== Task objective ==
What the task requires is an exact printout of the listing below, pictures excluded.
*** Data records Section Begins ***
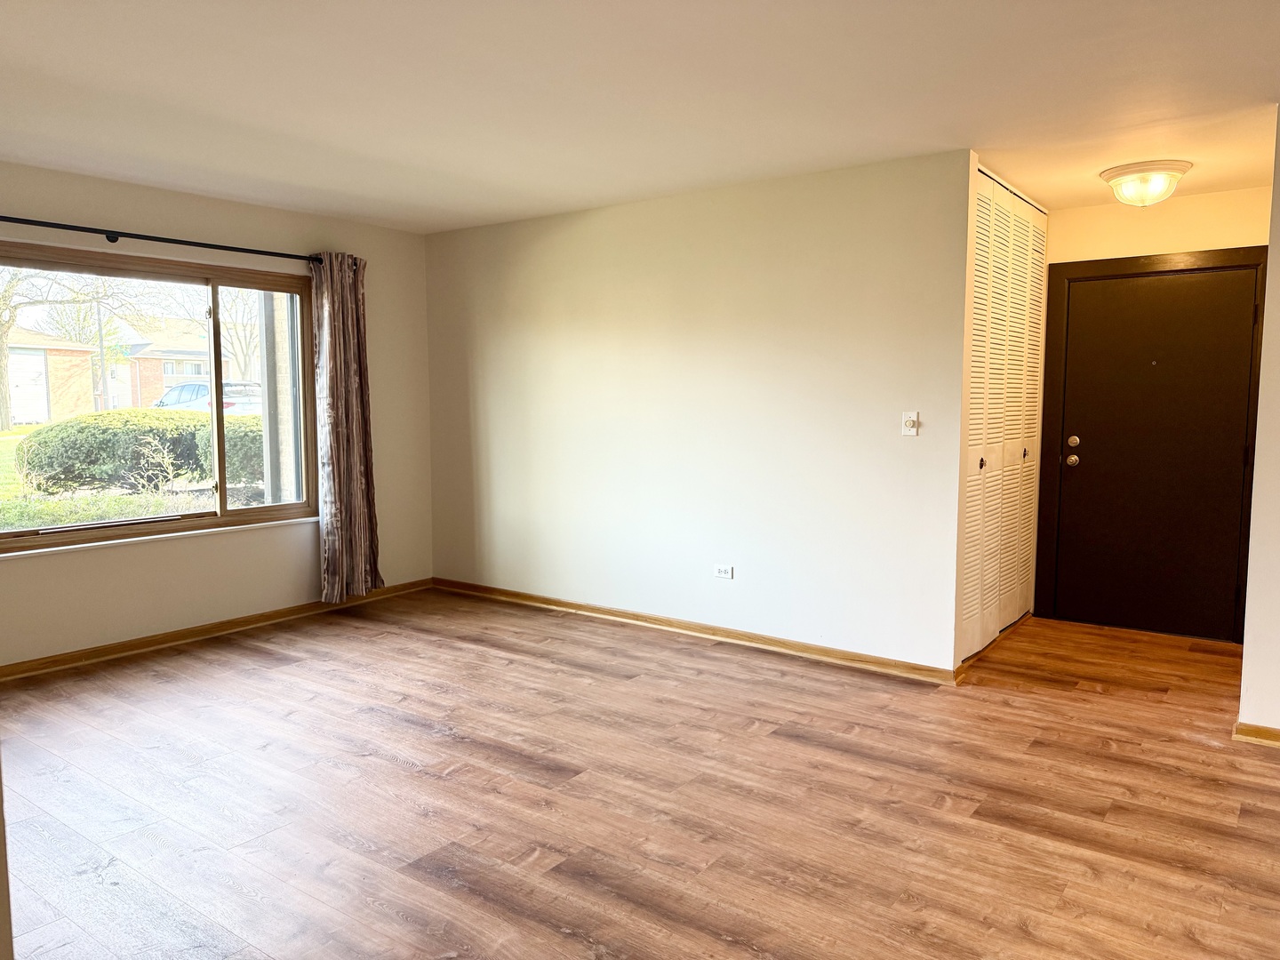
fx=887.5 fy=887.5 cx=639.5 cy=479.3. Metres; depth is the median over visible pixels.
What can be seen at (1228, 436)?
entry door
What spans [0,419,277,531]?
lawn
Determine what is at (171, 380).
brick house
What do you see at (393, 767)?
floor
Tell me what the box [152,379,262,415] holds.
car
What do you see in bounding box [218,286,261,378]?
bare tree
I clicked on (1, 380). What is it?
tree
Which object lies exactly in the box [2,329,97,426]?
garage
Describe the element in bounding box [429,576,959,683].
baseboard
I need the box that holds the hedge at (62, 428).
[17,408,263,493]
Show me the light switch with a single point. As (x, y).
(908, 428)
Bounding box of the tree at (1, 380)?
[0,265,151,431]
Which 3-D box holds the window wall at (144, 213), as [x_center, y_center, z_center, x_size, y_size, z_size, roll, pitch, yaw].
[-2.877,-0.286,4.430,0.171,2.459,4.659,4,7,36]
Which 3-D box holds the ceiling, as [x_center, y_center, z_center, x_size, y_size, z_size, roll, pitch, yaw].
[0.414,-1.395,2.609,7.124,0.119,6.742,4,7,36]
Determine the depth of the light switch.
4.21 m
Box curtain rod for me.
[0,215,319,263]
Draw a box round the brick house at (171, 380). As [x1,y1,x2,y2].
[93,320,232,410]
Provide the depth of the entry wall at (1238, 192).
4.86 m
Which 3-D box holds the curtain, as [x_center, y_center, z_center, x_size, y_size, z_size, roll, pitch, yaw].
[-1.798,-0.313,5.460,0.139,2.155,0.439,4,7,36]
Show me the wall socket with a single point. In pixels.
(722, 573)
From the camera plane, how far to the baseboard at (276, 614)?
4.90 m
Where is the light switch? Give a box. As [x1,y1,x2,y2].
[900,410,919,435]
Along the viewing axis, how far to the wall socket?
4.91 m
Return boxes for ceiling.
[0,0,1279,233]
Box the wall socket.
[712,564,733,578]
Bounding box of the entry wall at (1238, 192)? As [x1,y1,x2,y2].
[1032,185,1269,639]
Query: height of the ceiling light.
0.167 m
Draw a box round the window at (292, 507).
[0,244,318,551]
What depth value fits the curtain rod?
4.55 m
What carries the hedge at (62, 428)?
on the lawn at (28, 428)
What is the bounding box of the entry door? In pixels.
[1048,261,1263,644]
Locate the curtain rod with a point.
(112, 232)
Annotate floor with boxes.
[0,585,1279,959]
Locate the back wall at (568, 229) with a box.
[424,149,972,674]
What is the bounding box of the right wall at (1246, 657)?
[1237,107,1279,739]
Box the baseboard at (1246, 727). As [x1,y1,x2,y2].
[1232,721,1279,747]
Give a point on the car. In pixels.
(181, 388)
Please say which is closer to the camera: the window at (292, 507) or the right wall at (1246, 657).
the right wall at (1246, 657)
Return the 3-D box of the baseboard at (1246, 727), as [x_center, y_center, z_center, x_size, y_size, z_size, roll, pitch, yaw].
[3.235,1.052,2.818,2.311,0.076,0.020,4,7,36]
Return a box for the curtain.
[311,249,381,603]
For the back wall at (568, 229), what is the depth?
4.77 m
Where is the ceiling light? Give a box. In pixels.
[1098,160,1191,206]
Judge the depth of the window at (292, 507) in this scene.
4.97 m
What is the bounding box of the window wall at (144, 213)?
[0,161,431,668]
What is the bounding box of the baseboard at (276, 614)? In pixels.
[0,578,434,680]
*** Data records Section Ends ***
== Problem solution ==
fx=887.5 fy=887.5 cx=639.5 cy=479.3. Metres; depth is the median over visible pixels.
What can be seen at (1228, 436)?
entry door
What spans [0,419,277,531]?
lawn
Determine what is at (171, 380).
brick house
What do you see at (393, 767)?
floor
Tell me what the box [152,379,262,415] holds.
car
What do you see in bounding box [218,286,261,378]?
bare tree
I clicked on (1, 380). What is it?
tree
Which object lies exactly in the box [2,329,97,426]?
garage
Describe the element in bounding box [429,576,959,683].
baseboard
I need the box that holds the hedge at (62, 428).
[17,408,263,493]
Show me the light switch with a single point. As (x, y).
(908, 428)
Bounding box of the tree at (1, 380)?
[0,265,151,431]
Which 3-D box holds the window wall at (144, 213), as [x_center, y_center, z_center, x_size, y_size, z_size, roll, pitch, yaw].
[-2.877,-0.286,4.430,0.171,2.459,4.659,4,7,36]
Which 3-D box holds the ceiling, as [x_center, y_center, z_center, x_size, y_size, z_size, roll, pitch, yaw].
[0.414,-1.395,2.609,7.124,0.119,6.742,4,7,36]
Determine the depth of the light switch.
4.21 m
Box curtain rod for me.
[0,215,319,263]
Draw a box round the brick house at (171, 380). As [x1,y1,x2,y2].
[93,320,232,410]
Provide the depth of the entry wall at (1238, 192).
4.86 m
Which 3-D box holds the curtain, as [x_center, y_center, z_center, x_size, y_size, z_size, roll, pitch, yaw].
[-1.798,-0.313,5.460,0.139,2.155,0.439,4,7,36]
Show me the wall socket with a single point. In pixels.
(722, 573)
From the camera plane, how far to the baseboard at (276, 614)?
4.90 m
Where is the light switch? Give a box. As [x1,y1,x2,y2].
[900,410,919,435]
Along the viewing axis, how far to the wall socket?
4.91 m
Return boxes for ceiling.
[0,0,1279,233]
Box the wall socket.
[712,564,733,578]
Bounding box of the entry wall at (1238, 192)? As [x1,y1,x2,y2].
[1032,185,1269,639]
Query: height of the ceiling light.
0.167 m
Draw a box round the window at (292, 507).
[0,244,318,551]
What depth value fits the curtain rod?
4.55 m
What carries the hedge at (62, 428)?
on the lawn at (28, 428)
What is the bounding box of the entry door? In pixels.
[1048,261,1263,644]
Locate the curtain rod with a point.
(112, 232)
Annotate floor with boxes.
[0,585,1279,959]
Locate the back wall at (568, 229) with a box.
[424,149,972,674]
What is the bounding box of the right wall at (1246, 657)?
[1237,107,1279,739]
Box the baseboard at (1246, 727). As [x1,y1,x2,y2].
[1232,721,1279,747]
Give a point on the car. In pixels.
(181, 388)
Please say which is closer to the camera: the window at (292, 507) or the right wall at (1246, 657).
the right wall at (1246, 657)
Return the 3-D box of the baseboard at (1246, 727), as [x_center, y_center, z_center, x_size, y_size, z_size, roll, pitch, yaw].
[3.235,1.052,2.818,2.311,0.076,0.020,4,7,36]
Return a box for the curtain.
[311,249,381,603]
For the back wall at (568, 229), what is the depth?
4.77 m
Where is the ceiling light? Give a box. In pixels.
[1098,160,1191,206]
Judge the depth of the window at (292, 507) in this scene.
4.97 m
What is the bounding box of the window wall at (144, 213)?
[0,161,431,668]
What is the bounding box of the baseboard at (276, 614)? In pixels.
[0,578,434,680]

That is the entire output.